Posts tagged ice loves coco
Ice-T Screens ‘The Art of Rap’ in Atlanta

Rapper Ice-T and his wife Coco hosted a private screening at Phipps Plaza Sunday night for his new documentary, ‘Something from Nothing: The Art of Rap‘…
The film, releasing June 15th, features interviews with over 30 rappers including Ice Cube, Common, Kanye West, Dr. Dre, NAS, Sandy Denton from Salt N’ Peppa, and Eminem. It journeys from rap’s beginnings in New York City (East Coast) to Los Angeles (West Coast).
Atlanta is left out, which Ice-T says is because ‘the Atlanta rappers were too busy. I tried, but I couldn’t get everyone. I wanted Ludacris. Queen Latifah was off making a movie ['Steel Magnolias']. But the film isn’t really about the rappers, it’s about the art of rap.’
Eminem talks about how rap saved his life. ‘Rap is all I was ever good at. Without rap, I wouldn’t have been good at anything,’ he says. All are driven, hard-working, and pay credit where credit is due, often to their predecessors. They are more artistic than you might think, as evidenced by shots showing how the rappers carefully craft words onto paper.

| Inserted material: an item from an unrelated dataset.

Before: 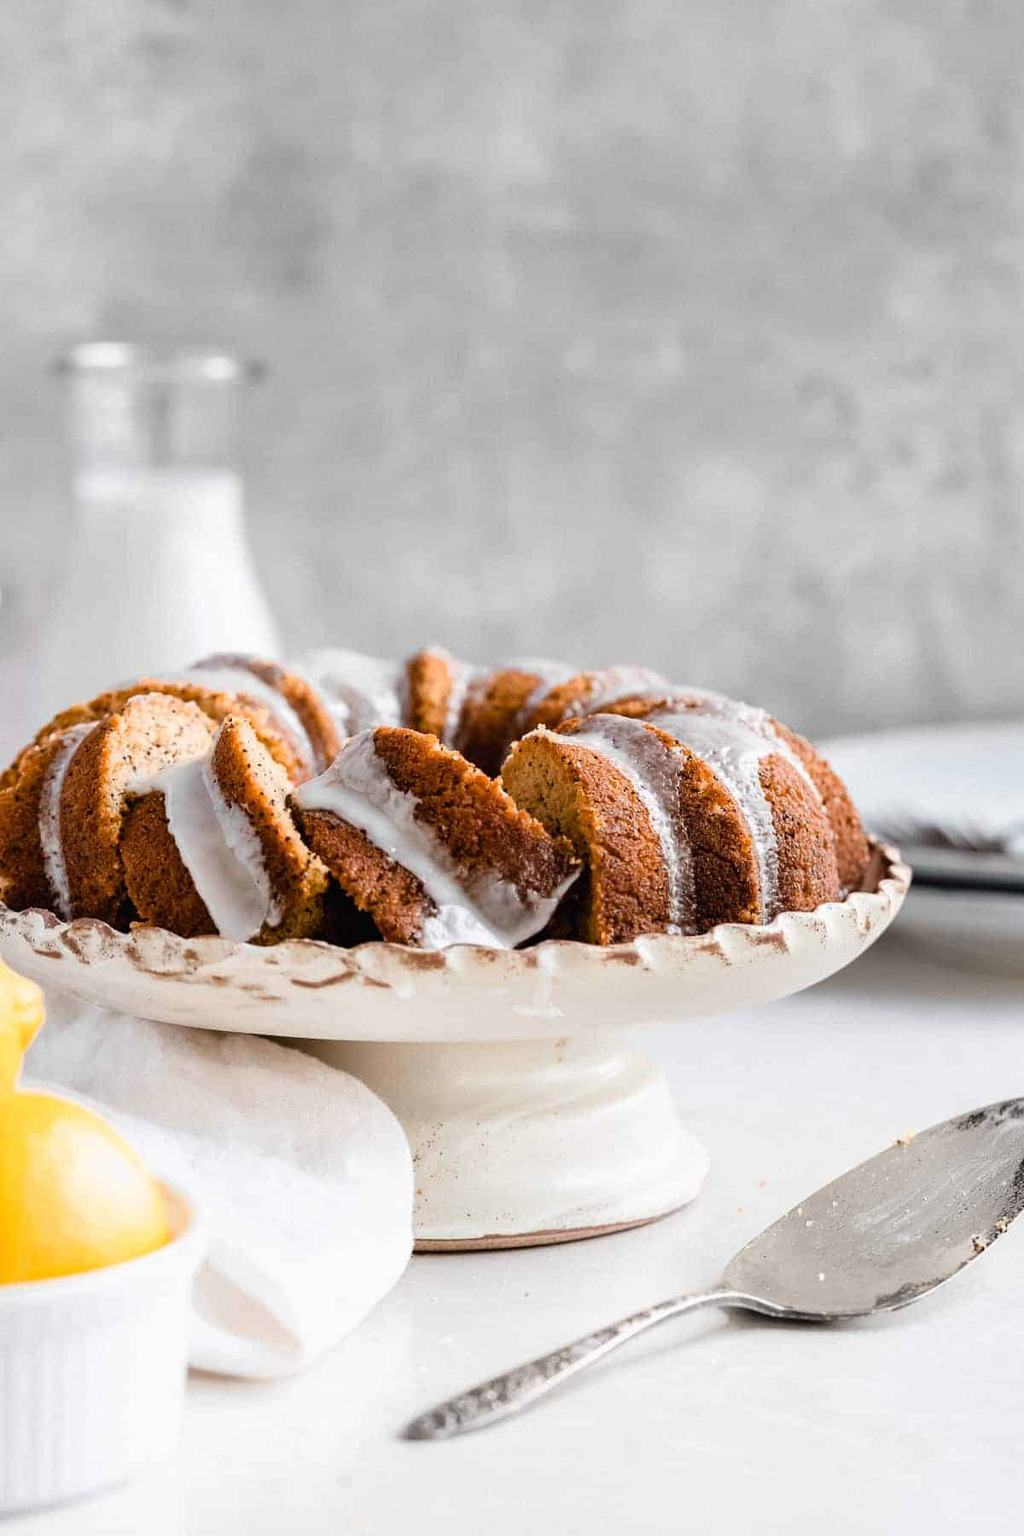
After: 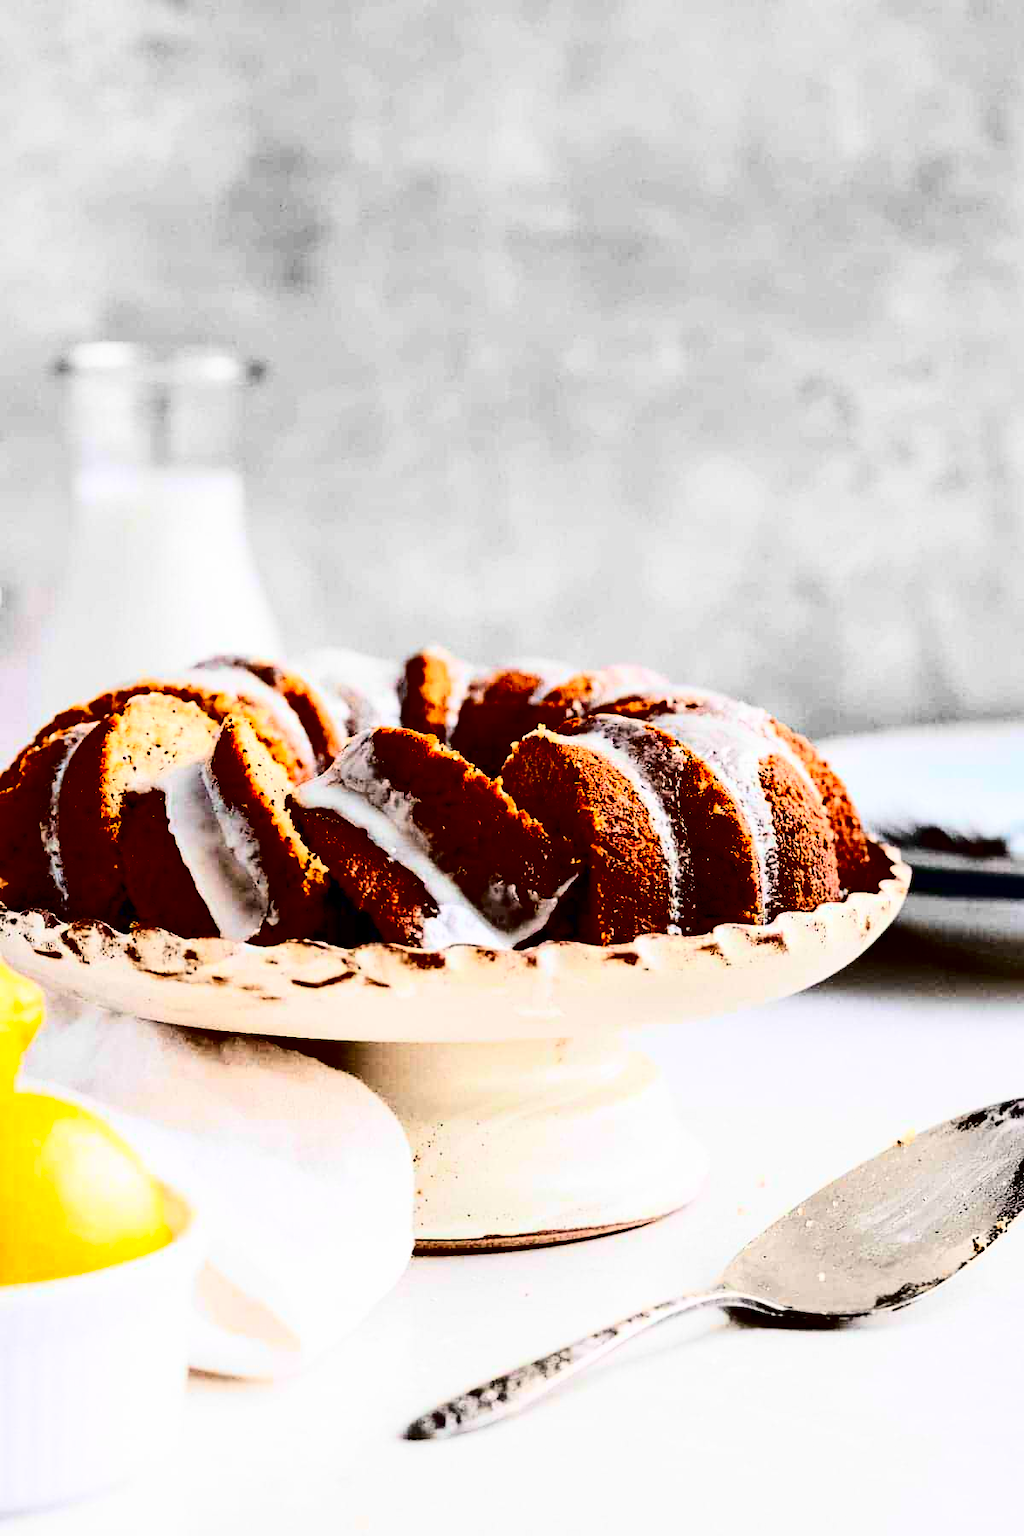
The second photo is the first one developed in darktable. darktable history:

Ice-T says he named the movie ‘The Art of Rap’ because it really is about the art. ‘Today, all people care about is the gossip. What I’m wearing, who I’m [sleeping with], what I’m doing. The art has been lost.’

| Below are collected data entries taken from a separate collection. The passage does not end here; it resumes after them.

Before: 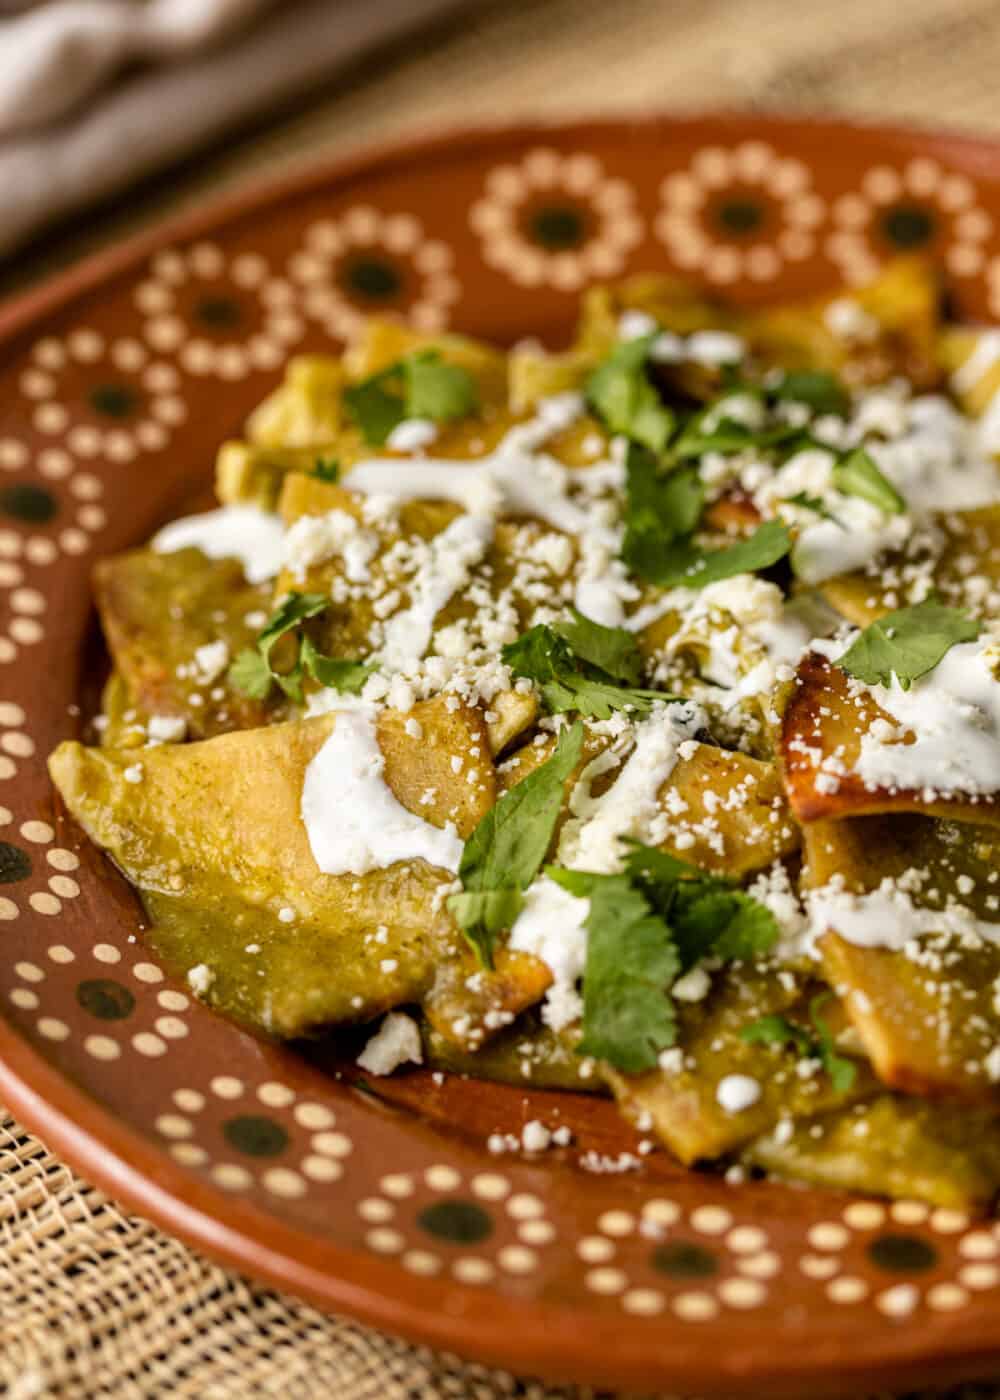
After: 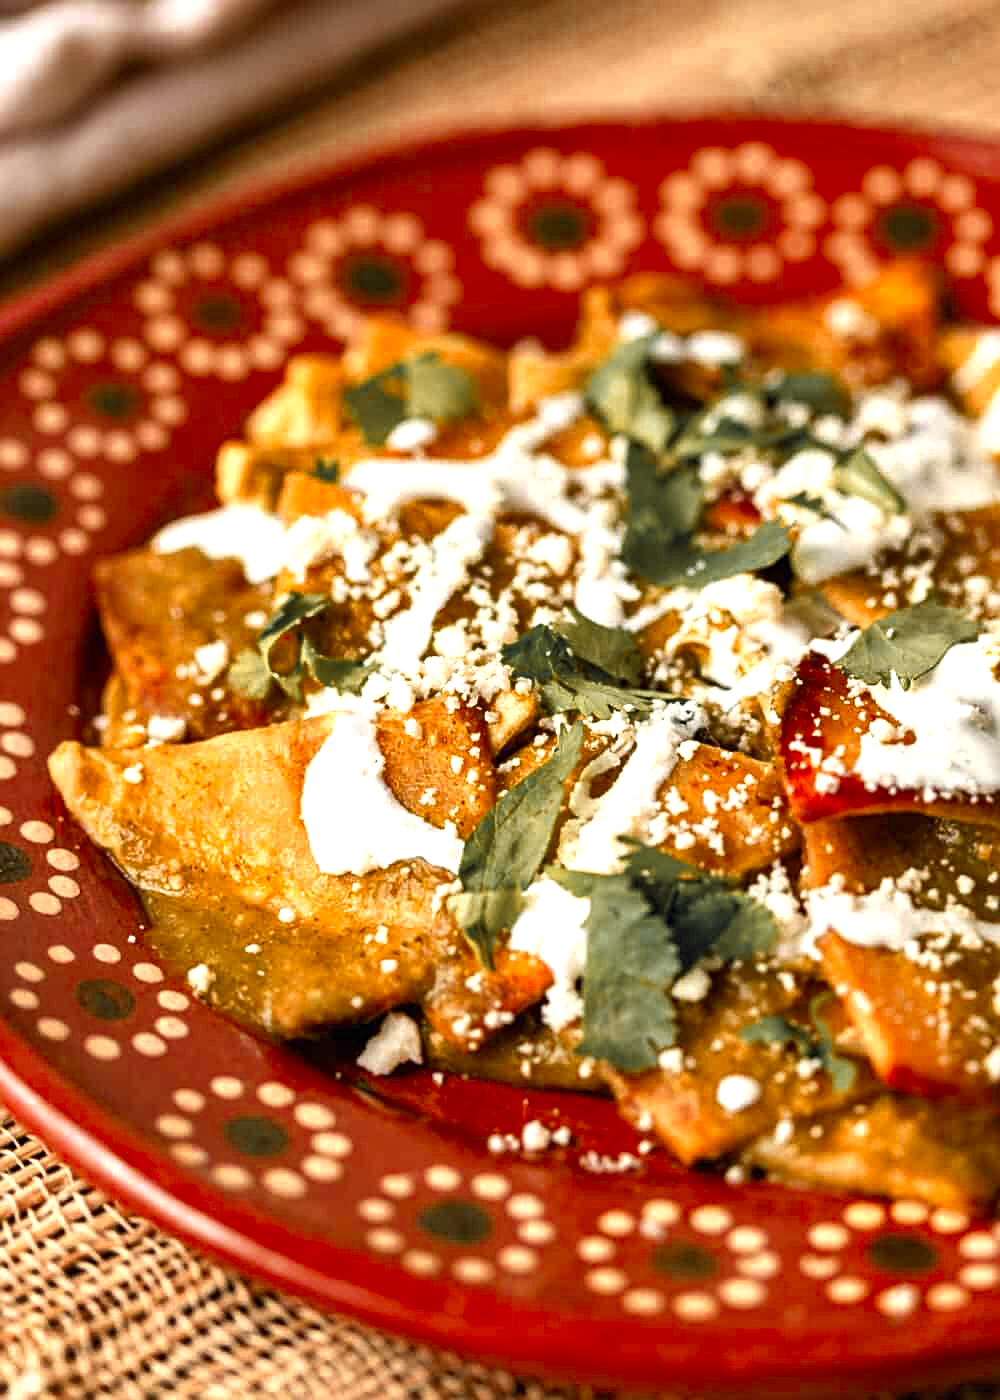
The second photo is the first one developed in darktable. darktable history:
exposure: black level correction 0, exposure 0.684 EV, compensate exposure bias true, compensate highlight preservation false
color zones: curves: ch0 [(0, 0.363) (0.128, 0.373) (0.25, 0.5) (0.402, 0.407) (0.521, 0.525) (0.63, 0.559) (0.729, 0.662) (0.867, 0.471)]; ch1 [(0, 0.515) (0.136, 0.618) (0.25, 0.5) (0.378, 0) (0.516, 0) (0.622, 0.593) (0.737, 0.819) (0.87, 0.593)]; ch2 [(0, 0.529) (0.128, 0.471) (0.282, 0.451) (0.386, 0.662) (0.516, 0.525) (0.633, 0.554) (0.75, 0.62) (0.875, 0.441)]
shadows and highlights: shadows 33.09, highlights -47.77, compress 49.85%, soften with gaussian
sharpen: on, module defaults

Here are more tidbits Ice-T shared at the screening:
On the state of rap today:
‘Rap is an art form that started in America, but people treat it as a joke. I just want it to go on forever, and there’s nothing wrong with that.’
On violence in rap:
‘If you listen to my albums, I always die or I talk about the downside of the game. Real rappers would never put stuff out there without a conscience. When they do, it comes back to them. You have to be able to do your rap in a prison and have them believe it.’
On ethnicity:
‘I don’t care about black people. If I only cared what black people thought, I wouldn’t have married a white woman.
On work ethic:
‘Rap is a lot of work. When you see Dr. Dre’s house in the movie, you can tell he works.’
On breaking in:
‘It’s hard for new rappers today, because the radio stations are owned by Clear Channel, which is a corporation. You have to fit into their mold of what they want, which is usually pop. Sometimes an artist wants to do real rap, but they get sucked into that pop vortex because they want to eat. And there are no more record stores, so really the only place to find music these days is on the radio.’
On why the film is so funny:
‘Homies are actually funny – until we shoot you. [Laughs] I wanted to show the rappers as I know them. If you watch Coco and I [on E!'s 'Ice Loves Coco'], you see that we’re funny.